La scuola dovrebbe essere anche uno spazio dove imparare, chiedere aiuto, trovarsi degli amici e purtroppo è vissuta oggi come un luogo inadeguato ad affrontare un percorso di conoscenze e di crescita. Dunque, crescono sempre di più sui territori le iniziative di alcune associazioni perlopiù sostenute da reti economiche di studio assistito, lezioni individuali e tutoraggio accessibili a tutti grazie all’impegno di volontari che mettono a disposizione tempo e conoscenze perché lo studio possa diventare occasione per la crescita della persona.

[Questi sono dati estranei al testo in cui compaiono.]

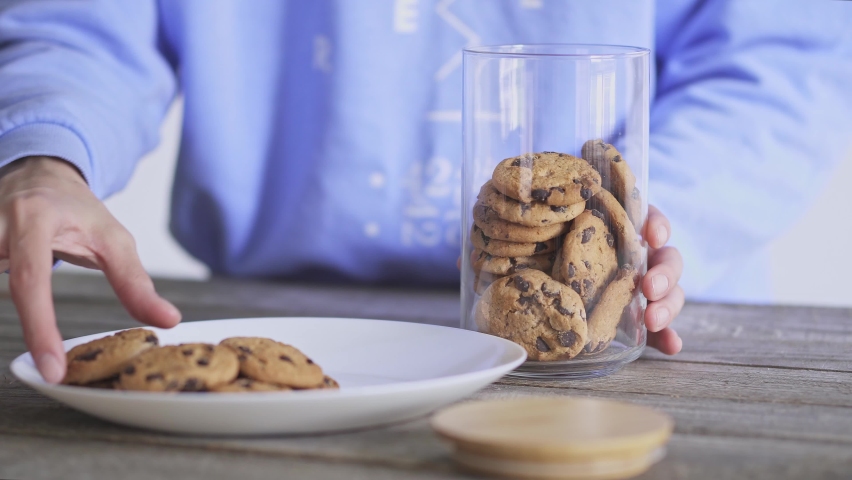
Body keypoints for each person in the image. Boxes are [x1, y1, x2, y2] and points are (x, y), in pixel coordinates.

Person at [0, 1, 849, 384]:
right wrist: (47, 154)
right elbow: (83, 29)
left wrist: (658, 219)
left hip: (637, 349)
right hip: (274, 311)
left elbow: (776, 58)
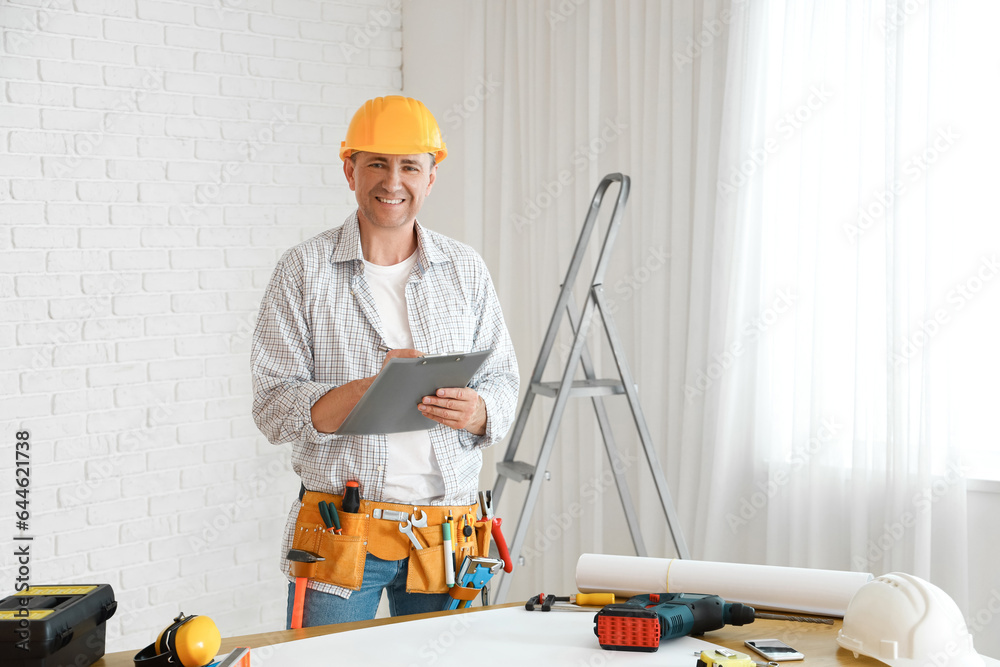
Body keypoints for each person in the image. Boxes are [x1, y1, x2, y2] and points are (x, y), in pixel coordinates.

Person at [251, 95, 519, 628]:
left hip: (448, 537)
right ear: (349, 169)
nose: (392, 181)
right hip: (340, 534)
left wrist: (480, 410)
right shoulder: (302, 272)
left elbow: (504, 383)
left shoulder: (464, 270)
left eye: (409, 166)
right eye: (376, 163)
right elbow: (273, 407)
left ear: (430, 177)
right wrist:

Fa riflettere la sentenza n. 2202/2025 del Consiglio di Stato contro la soppressione di un plesso scolastico che richiama tutti al rispetto del principio costituzionale della necessità di garantire il diritto allo studio nelle aree interne e meno accessibili, salvaguardando al contempo il tessuto sociale e culturale delle comunità montane.
La denatalità non si combatte chiudendo i plessi scolastici. La normativa di settore riconosce il valore particolare di questi contesti territoriali, nei quali le scuole non svolgono solo una funzione educativa, ma rappresentano un presidio di civiltà fondamentale per la coesione sociale e per il contrasto allo spopolamento, al degrado, abbandono e depauperamento di un patrimonio storico-artistico e antropologico-culturale inestimabile, sul quale affondano le radici stesse della nostra identità nazionale.
La battaglia per la salvaguardia dei presidi scolastici nelle aree interne è non solo e soltanto il primo fondamentale passo, anche per l’alto valore simbolico, di una riorganizzazione più complessiva che disegni un nuovo modello di sistema Paese, una visione organica capace finalmente di superare la perversa logica dell’applicazione pedissequa di freddi criteri di “razionalizzazione”, basata su numeri astratti, che sfocia da un lato in chiusure/accorpamenti di plessi strategici, dall’altro nelle mega istituzioni omnicomprensive dove, a dispetto della conclamata riduzione della popolazione scolastica, ritroviamo anche il fenomeno delle tanto detestate “classi pollaio”.
Una consapevolezza che coinvolge anche gli insegnanti di ogni ordine e grado a dedicare tempo e qualità a una vera e propria missione che è il nostro lavoro. Una riflessione per una governance democratica delle scuole e di valorizzazione della professione docente.
Che chiama i docenti a contribuire a trasformare il modello organizzativo della scuola, a rafforzare il suo sistema di governo; a promuovere un ambiente che valorizzi il merito e l’impegno di ciascun membro della comunità scolastica; a valorizzare la professione docente, inclusiva e collaborativa; a favorire strategie per lo sviluppo di una cultura di fiducia e di apertura alla collaborazione; a portare a scuole più resilienti, innovative e capaci di rispondere in modo efficace alle sfide educative contemporanee.
Un “pensiero a prova di futuro” sulla scuola, che sia nazionale, coinvolgente e capace anche di fare riferimento, valorizzandole, alle migliori pratiche sperimentate sui territori negli ultimi decenni.